Optimizing Surveillance Protocols for Hospital-Acquired Infections: Case of MRSA

Scanning electron micrograph of a human neutrophil ingesting MRSA

Scanning electron micrograph of a human neutrophil ingesting MRSA (Source: National Institutes of Health (NIH))

MRSA (Methicillin-resistant Staphylococcus aureus) is an antibiotic-resistant bacterial infection. Every year, around 20,000 new MRSA cases are observed in Canada, mostly in hospitals.  Due to its antibiotic resistance, MRSA is a very difficult and expensive disease to treat. An MRSA outbreak in a hospital may render a significant portion of the hospital’s room and lab capacity useless during quarantine and sanitization processes. Roommates of nosocomial methicillin-resistant Staphylococcus aureus (MRSA) cases have a high risk of MRSA acquisition, e.g., around 8%. Therefore, infection prevention and control guidelines recommend that these individuals be isolated and undergo surveillance testing, and around 80% of Ontario Canadian hospitals employ some form of MRSA surveillance practices for the exposed roommates. However, practices vary and the optimal surveillance testing and isolation strategies are unknown. 

We develop a stochastic dynamic programming model to optimize testing and isolation decisions for the contacts of index MRSA cases in hospitals to minimize the loss of quality-adjusted life years and the number of MRSA colonizations. Our model provides a novel framework that formulates the problem as a Markov decision process, capturing the partial observability of patients’ health states by keeping sufficient information within the model state and dynamically incorporating new test results, thereby overcoming the curse of dimensionality associated with partially observable Markov decision processes. We optimally solve the model using clinical data from a Canadian community hospital and conduct sensitivity analyses on key parameters, including disutility values and disease parameters. 

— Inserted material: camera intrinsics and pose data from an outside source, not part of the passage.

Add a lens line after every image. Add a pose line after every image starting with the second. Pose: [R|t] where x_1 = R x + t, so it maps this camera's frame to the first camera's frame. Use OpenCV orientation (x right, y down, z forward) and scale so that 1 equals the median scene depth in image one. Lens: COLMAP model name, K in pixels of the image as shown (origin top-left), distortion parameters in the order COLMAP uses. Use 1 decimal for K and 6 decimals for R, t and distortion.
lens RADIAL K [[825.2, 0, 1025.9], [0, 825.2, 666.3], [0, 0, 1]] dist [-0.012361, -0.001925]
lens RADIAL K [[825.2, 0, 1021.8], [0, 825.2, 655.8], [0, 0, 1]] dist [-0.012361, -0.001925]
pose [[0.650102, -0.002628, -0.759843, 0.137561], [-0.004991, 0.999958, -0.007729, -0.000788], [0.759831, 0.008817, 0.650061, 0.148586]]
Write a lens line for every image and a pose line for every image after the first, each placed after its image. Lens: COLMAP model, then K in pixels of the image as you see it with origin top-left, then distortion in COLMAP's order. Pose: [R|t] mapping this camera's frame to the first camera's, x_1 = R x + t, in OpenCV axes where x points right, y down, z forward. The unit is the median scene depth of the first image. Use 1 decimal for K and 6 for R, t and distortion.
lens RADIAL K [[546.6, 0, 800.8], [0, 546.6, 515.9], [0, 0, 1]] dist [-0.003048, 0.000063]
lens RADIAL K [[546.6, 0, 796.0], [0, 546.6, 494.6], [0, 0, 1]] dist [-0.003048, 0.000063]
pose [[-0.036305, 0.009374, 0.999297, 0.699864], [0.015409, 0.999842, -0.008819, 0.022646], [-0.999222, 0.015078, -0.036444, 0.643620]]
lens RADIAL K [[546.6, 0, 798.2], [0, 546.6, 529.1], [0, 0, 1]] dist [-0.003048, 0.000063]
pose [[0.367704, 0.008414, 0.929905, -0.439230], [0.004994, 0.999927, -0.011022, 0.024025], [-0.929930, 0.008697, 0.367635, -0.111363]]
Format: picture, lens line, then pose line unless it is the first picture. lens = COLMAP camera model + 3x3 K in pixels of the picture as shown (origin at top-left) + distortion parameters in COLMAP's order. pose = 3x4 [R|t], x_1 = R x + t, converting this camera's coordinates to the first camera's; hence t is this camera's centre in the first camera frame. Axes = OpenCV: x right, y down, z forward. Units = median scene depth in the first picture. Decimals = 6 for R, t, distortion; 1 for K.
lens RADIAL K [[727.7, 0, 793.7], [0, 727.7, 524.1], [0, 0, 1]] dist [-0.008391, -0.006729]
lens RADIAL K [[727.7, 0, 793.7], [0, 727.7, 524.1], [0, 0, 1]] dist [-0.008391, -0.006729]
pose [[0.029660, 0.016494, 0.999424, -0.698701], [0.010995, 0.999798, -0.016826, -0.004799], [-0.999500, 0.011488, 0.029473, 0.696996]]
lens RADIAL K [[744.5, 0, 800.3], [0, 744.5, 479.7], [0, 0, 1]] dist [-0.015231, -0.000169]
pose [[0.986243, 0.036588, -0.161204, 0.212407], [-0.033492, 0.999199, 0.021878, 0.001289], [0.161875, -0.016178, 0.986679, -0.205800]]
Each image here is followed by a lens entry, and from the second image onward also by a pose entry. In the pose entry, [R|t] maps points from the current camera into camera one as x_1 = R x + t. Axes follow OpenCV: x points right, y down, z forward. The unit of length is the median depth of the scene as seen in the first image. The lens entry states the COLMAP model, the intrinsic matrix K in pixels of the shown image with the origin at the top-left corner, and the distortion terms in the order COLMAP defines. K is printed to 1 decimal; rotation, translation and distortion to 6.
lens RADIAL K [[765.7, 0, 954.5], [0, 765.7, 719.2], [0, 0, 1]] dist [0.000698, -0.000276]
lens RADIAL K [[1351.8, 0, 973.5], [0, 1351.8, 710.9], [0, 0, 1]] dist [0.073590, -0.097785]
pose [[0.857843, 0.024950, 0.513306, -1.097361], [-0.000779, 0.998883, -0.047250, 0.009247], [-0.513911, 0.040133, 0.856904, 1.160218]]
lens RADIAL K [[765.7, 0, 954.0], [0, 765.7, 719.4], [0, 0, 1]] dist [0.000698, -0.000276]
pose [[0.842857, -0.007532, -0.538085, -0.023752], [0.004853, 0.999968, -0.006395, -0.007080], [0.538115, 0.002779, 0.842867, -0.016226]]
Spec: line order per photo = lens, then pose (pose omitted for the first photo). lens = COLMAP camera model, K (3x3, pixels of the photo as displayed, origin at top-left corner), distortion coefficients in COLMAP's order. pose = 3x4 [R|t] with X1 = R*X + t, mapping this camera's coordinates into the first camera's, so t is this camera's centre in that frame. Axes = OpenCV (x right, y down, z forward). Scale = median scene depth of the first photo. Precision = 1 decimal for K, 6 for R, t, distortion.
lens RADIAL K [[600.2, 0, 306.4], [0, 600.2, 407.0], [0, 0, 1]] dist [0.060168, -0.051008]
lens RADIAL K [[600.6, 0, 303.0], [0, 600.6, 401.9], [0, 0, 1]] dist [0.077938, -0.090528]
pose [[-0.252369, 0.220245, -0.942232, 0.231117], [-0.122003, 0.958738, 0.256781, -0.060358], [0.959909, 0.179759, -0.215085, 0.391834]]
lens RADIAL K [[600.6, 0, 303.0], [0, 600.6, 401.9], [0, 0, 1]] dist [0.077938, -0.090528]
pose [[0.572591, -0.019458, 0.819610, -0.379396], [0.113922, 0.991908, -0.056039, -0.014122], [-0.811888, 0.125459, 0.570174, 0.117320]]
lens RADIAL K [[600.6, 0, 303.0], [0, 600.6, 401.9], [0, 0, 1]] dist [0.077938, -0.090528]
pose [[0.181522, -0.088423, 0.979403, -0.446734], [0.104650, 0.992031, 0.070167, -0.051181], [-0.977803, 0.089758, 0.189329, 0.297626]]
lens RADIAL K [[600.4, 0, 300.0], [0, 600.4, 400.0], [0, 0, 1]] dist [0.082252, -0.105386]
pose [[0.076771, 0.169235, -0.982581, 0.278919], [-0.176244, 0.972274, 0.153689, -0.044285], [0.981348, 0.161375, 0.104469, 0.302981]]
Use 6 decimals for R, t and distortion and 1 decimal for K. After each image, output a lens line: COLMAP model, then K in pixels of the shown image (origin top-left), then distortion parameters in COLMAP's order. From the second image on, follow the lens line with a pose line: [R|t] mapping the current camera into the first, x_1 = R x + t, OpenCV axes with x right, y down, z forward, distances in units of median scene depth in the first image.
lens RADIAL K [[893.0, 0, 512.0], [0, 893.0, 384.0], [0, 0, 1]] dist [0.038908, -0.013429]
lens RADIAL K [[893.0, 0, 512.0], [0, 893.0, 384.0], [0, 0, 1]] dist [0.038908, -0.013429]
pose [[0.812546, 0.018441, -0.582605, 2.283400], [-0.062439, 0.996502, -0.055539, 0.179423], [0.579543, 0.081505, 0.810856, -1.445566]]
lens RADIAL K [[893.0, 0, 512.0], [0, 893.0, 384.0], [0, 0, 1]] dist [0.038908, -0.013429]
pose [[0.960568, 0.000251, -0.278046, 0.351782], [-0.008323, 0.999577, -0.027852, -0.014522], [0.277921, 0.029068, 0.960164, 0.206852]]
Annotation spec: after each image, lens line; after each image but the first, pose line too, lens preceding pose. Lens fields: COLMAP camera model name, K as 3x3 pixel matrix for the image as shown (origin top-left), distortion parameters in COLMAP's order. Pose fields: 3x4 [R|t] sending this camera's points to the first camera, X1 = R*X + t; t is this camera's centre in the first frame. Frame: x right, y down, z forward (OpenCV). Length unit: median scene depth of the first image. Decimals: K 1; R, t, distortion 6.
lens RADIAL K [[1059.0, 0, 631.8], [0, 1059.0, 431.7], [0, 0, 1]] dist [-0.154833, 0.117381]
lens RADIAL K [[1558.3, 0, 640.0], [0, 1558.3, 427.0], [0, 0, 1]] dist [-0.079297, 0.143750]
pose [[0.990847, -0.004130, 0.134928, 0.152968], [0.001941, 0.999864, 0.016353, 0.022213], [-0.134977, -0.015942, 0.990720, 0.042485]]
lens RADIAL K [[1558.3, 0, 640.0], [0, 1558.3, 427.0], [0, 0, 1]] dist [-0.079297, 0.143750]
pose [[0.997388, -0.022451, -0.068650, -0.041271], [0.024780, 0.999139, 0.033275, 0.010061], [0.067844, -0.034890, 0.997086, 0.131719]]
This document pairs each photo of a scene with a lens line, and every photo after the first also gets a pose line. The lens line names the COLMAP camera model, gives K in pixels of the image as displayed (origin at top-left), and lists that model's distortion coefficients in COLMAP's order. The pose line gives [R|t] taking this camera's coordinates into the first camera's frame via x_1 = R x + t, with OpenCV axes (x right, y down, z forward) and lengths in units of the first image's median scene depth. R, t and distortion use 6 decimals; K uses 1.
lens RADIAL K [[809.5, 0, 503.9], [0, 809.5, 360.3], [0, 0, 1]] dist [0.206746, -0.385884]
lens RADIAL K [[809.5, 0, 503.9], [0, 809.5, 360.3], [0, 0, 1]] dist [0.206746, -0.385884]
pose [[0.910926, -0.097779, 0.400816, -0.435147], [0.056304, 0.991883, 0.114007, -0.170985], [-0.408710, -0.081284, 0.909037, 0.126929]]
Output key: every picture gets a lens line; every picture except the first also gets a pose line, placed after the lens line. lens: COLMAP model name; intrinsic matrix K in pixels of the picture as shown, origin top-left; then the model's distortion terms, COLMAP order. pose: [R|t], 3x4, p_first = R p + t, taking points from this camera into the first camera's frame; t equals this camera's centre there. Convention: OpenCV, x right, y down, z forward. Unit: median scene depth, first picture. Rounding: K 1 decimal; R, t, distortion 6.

We computationally analyze the structure of the optimal testing decisions, which recommend varying the frequency and timing of tests based on initial test results and room configurations. In some cases, optimal testing protocols may delay testing to improve test sensitivities due to the increasing bacterial load. However, in case of aggressive disease transmission, earlier testing may become optimal to detect colonized roommates early and prevent transmissions in isolation. Optimal testing decisions offer valuable insight for policymakers in improving health outcomes while reducing associated costs compared to current guidelines and practices. Optimal testing decisions reduce the loss of quality-adjusted life years by 18.9%, MRSA colonizations by 3.4%, and total costs by 36. 3% compared to the guidelines in the base case. In addition, we compare the performances of various practical MRSA testing protocols using the proposed modeling framework and determine those with close-to-optimal performance while balancing clinical efficacy and cost-effectiveness. The proposed modeling framework can be applied to other healthcare-associated infections and infectious diseases.